* [Task brief] Please restate the lines shown below exactly, every one of them.

(Data extracted from a collection)
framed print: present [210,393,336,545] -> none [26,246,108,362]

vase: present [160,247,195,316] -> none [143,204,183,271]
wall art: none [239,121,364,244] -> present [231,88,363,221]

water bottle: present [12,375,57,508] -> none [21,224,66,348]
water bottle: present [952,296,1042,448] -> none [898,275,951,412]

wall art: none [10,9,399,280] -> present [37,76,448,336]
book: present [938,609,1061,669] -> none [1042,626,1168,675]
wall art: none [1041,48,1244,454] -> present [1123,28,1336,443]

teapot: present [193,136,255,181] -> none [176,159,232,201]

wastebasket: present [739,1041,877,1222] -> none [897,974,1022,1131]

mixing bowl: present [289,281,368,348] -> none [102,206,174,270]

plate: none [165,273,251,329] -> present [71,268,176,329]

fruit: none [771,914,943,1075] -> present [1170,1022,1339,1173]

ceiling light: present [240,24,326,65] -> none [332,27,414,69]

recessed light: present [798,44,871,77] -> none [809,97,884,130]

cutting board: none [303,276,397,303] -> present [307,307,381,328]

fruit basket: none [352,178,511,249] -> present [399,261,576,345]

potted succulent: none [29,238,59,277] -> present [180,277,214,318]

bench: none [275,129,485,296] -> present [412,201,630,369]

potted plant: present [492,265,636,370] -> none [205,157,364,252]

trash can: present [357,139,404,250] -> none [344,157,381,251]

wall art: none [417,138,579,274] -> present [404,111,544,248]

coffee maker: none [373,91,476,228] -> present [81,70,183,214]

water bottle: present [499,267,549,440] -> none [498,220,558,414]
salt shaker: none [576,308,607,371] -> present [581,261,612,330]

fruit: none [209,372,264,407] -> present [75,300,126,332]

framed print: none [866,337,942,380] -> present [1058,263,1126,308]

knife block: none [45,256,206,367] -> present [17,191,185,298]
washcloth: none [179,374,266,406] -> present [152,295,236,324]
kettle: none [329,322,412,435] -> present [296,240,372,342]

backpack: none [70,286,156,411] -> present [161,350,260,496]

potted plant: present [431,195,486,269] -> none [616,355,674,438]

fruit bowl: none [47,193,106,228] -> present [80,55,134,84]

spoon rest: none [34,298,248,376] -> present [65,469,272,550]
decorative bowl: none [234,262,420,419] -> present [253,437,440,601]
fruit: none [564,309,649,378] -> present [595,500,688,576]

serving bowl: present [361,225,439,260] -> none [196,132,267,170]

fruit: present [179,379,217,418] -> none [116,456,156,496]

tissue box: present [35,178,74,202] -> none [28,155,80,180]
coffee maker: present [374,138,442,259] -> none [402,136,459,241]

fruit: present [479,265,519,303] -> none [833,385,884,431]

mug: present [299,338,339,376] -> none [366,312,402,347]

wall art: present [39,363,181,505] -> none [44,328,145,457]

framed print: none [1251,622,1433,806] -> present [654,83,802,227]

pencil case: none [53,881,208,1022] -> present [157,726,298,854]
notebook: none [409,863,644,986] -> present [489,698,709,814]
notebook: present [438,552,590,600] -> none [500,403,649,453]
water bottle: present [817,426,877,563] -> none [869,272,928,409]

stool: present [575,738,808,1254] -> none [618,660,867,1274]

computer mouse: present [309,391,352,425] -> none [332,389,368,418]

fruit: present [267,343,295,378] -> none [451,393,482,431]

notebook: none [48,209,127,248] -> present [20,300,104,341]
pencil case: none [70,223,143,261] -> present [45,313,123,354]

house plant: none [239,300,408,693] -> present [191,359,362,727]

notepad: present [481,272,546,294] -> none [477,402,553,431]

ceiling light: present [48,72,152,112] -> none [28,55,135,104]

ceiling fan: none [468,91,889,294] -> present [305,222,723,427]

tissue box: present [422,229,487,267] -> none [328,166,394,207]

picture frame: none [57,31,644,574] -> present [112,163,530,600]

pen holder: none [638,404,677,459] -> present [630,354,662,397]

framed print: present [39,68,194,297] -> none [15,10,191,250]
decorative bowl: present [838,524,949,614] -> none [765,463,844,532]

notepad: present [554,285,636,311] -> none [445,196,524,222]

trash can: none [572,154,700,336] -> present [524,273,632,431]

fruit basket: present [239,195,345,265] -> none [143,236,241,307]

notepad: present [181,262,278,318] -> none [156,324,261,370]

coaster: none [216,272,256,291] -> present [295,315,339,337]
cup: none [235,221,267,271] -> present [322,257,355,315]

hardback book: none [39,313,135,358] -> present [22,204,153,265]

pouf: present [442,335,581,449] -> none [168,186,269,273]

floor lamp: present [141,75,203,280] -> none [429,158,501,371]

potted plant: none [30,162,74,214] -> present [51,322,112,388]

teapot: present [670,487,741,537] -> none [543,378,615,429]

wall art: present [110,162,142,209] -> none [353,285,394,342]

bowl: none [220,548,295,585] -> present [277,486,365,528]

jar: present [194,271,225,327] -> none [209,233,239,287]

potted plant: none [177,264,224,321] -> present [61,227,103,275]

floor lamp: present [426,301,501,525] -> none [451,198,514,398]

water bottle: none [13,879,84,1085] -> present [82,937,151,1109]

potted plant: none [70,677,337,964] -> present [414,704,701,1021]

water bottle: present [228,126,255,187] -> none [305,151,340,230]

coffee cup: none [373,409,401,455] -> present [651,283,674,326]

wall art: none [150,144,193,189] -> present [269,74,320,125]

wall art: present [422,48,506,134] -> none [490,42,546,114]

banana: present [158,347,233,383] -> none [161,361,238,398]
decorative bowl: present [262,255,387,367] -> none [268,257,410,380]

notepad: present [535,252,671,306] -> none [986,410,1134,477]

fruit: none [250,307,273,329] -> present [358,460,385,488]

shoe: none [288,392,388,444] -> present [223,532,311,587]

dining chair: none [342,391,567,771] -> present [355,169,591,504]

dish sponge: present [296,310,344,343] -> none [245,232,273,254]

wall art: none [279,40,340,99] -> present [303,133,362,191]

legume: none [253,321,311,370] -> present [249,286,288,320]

* [Task response]
framed print: present [210,393,336,545] -> none [26,246,108,362]

vase: present [160,247,195,316] -> none [143,204,183,271]
wall art: none [239,121,364,244] -> present [231,88,363,221]

water bottle: present [12,375,57,508] -> none [21,224,66,348]
water bottle: present [952,296,1042,448] -> none [898,275,951,412]

wall art: none [10,9,399,280] -> present [37,76,448,336]
book: present [938,609,1061,669] -> none [1042,626,1168,675]
wall art: none [1041,48,1244,454] -> present [1123,28,1336,443]

teapot: present [193,136,255,181] -> none [176,159,232,201]

wastebasket: present [739,1041,877,1222] -> none [897,974,1022,1131]

mixing bowl: present [289,281,368,348] -> none [102,206,174,270]

plate: none [165,273,251,329] -> present [71,268,176,329]

fruit: none [771,914,943,1075] -> present [1170,1022,1339,1173]

ceiling light: present [240,24,326,65] -> none [332,27,414,69]

recessed light: present [798,44,871,77] -> none [809,97,884,130]

cutting board: none [303,276,397,303] -> present [307,307,381,328]

fruit basket: none [352,178,511,249] -> present [399,261,576,345]

potted succulent: none [29,238,59,277] -> present [180,277,214,318]

bench: none [275,129,485,296] -> present [412,201,630,369]

potted plant: present [492,265,636,370] -> none [205,157,364,252]

trash can: present [357,139,404,250] -> none [344,157,381,251]

wall art: none [417,138,579,274] -> present [404,111,544,248]

coffee maker: none [373,91,476,228] -> present [81,70,183,214]

water bottle: present [499,267,549,440] -> none [498,220,558,414]
salt shaker: none [576,308,607,371] -> present [581,261,612,330]

fruit: none [209,372,264,407] -> present [75,300,126,332]

framed print: none [866,337,942,380] -> present [1058,263,1126,308]

knife block: none [45,256,206,367] -> present [17,191,185,298]
washcloth: none [179,374,266,406] -> present [152,295,236,324]
kettle: none [329,322,412,435] -> present [296,240,372,342]

backpack: none [70,286,156,411] -> present [161,350,260,496]

potted plant: present [431,195,486,269] -> none [616,355,674,438]

fruit bowl: none [47,193,106,228] -> present [80,55,134,84]

spoon rest: none [34,298,248,376] -> present [65,469,272,550]
decorative bowl: none [234,262,420,419] -> present [253,437,440,601]
fruit: none [564,309,649,378] -> present [595,500,688,576]

serving bowl: present [361,225,439,260] -> none [196,132,267,170]

fruit: present [179,379,217,418] -> none [116,456,156,496]

tissue box: present [35,178,74,202] -> none [28,155,80,180]
coffee maker: present [374,138,442,259] -> none [402,136,459,241]

fruit: present [479,265,519,303] -> none [833,385,884,431]

mug: present [299,338,339,376] -> none [366,312,402,347]

wall art: present [39,363,181,505] -> none [44,328,145,457]

framed print: none [1251,622,1433,806] -> present [654,83,802,227]

pencil case: none [53,881,208,1022] -> present [157,726,298,854]
notebook: none [409,863,644,986] -> present [489,698,709,814]
notebook: present [438,552,590,600] -> none [500,403,649,453]
water bottle: present [817,426,877,563] -> none [869,272,928,409]

stool: present [575,738,808,1254] -> none [618,660,867,1274]

computer mouse: present [309,391,352,425] -> none [332,389,368,418]

fruit: present [267,343,295,378] -> none [451,393,482,431]

notebook: none [48,209,127,248] -> present [20,300,104,341]
pencil case: none [70,223,143,261] -> present [45,313,123,354]

house plant: none [239,300,408,693] -> present [191,359,362,727]

notepad: present [481,272,546,294] -> none [477,402,553,431]

ceiling light: present [48,72,152,112] -> none [28,55,135,104]

ceiling fan: none [468,91,889,294] -> present [305,222,723,427]

tissue box: present [422,229,487,267] -> none [328,166,394,207]

picture frame: none [57,31,644,574] -> present [112,163,530,600]

pen holder: none [638,404,677,459] -> present [630,354,662,397]

framed print: present [39,68,194,297] -> none [15,10,191,250]
decorative bowl: present [838,524,949,614] -> none [765,463,844,532]

notepad: present [554,285,636,311] -> none [445,196,524,222]

trash can: none [572,154,700,336] -> present [524,273,632,431]

fruit basket: present [239,195,345,265] -> none [143,236,241,307]

notepad: present [181,262,278,318] -> none [156,324,261,370]

coaster: none [216,272,256,291] -> present [295,315,339,337]
cup: none [235,221,267,271] -> present [322,257,355,315]

hardback book: none [39,313,135,358] -> present [22,204,153,265]

pouf: present [442,335,581,449] -> none [168,186,269,273]

floor lamp: present [141,75,203,280] -> none [429,158,501,371]

potted plant: none [30,162,74,214] -> present [51,322,112,388]

teapot: present [670,487,741,537] -> none [543,378,615,429]

wall art: present [110,162,142,209] -> none [353,285,394,342]

bowl: none [220,548,295,585] -> present [277,486,365,528]

jar: present [194,271,225,327] -> none [209,233,239,287]

potted plant: none [177,264,224,321] -> present [61,227,103,275]

floor lamp: present [426,301,501,525] -> none [451,198,514,398]

water bottle: none [13,879,84,1085] -> present [82,937,151,1109]

potted plant: none [70,677,337,964] -> present [414,704,701,1021]

water bottle: present [228,126,255,187] -> none [305,151,340,230]

coffee cup: none [373,409,401,455] -> present [651,283,674,326]

wall art: none [150,144,193,189] -> present [269,74,320,125]

wall art: present [422,48,506,134] -> none [490,42,546,114]

banana: present [158,347,233,383] -> none [161,361,238,398]
decorative bowl: present [262,255,387,367] -> none [268,257,410,380]

notepad: present [535,252,671,306] -> none [986,410,1134,477]

fruit: none [250,307,273,329] -> present [358,460,385,488]

shoe: none [288,392,388,444] -> present [223,532,311,587]

dining chair: none [342,391,567,771] -> present [355,169,591,504]

dish sponge: present [296,310,344,343] -> none [245,232,273,254]

wall art: none [279,40,340,99] -> present [303,133,362,191]

legume: none [253,321,311,370] -> present [249,286,288,320]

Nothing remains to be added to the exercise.